La condesa volvió a abstraerse. Habían llegado a las escalinatas que conducían al interior de la casa. Caía la tarde y la oscuridad empezaba a envolver el jardín.

—Mira esos gorriones —dijo de pronto. Su voz y ella misma habían vuelto a envejecer de una manera súbita—. Vienen todas las tardes y se posan en la fuente de Perseo. Todo lo demás está destrozado. Los franceses se llevaron algunos cuadros. Pero la hazaña que veis fue cosa del populacho. Ciertos personajes pensaron que así me obligarían a marcharme.

—Deberíais hacerlo. El rey es vengativo y corren rumores de que en Cádiz vos…

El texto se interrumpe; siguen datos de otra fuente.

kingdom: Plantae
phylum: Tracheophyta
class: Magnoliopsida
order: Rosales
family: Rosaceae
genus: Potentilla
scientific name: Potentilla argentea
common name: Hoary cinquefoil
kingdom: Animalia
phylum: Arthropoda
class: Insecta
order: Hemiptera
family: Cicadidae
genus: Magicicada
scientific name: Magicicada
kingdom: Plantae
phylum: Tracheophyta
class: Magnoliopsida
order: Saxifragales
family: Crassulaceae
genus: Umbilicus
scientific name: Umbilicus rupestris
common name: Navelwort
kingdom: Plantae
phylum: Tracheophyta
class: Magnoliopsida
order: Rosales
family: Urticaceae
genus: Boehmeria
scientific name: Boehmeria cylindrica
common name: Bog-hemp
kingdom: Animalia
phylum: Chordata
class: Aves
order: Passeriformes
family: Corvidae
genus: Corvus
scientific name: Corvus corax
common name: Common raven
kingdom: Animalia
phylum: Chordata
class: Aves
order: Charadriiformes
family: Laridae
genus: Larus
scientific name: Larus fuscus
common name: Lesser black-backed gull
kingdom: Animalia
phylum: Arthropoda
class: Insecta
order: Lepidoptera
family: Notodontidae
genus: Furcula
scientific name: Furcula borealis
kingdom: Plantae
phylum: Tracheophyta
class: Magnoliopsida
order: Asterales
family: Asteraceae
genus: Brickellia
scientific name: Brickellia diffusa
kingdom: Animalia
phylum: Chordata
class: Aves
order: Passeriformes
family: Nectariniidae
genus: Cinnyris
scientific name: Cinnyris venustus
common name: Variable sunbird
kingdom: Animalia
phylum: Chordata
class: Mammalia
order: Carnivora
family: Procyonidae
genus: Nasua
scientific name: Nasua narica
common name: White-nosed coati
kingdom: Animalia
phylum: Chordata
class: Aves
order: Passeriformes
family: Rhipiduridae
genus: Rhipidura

Ella se le acercó y le puso los dedos en los labios.

—Me ha alegrado veros. A Vuestra Excelencia y a nadie más. No vayáis a decirme ahora que habéis venido para intentar convencerme de que debo irme.

—He venido porque quería volver a veros —negó velozmente el marqués—. ¿Acaso no os parece natural?

Los ojos de la condesa brillaron enigmáticos.

—¿Natural? —dijo con irónica animación. Después miró al marqués con una encantadora sonrisa, y a modo de despedida, añadió—: Siempre, hasta el último día de vuestra vida, tendréis la edad de veinte años.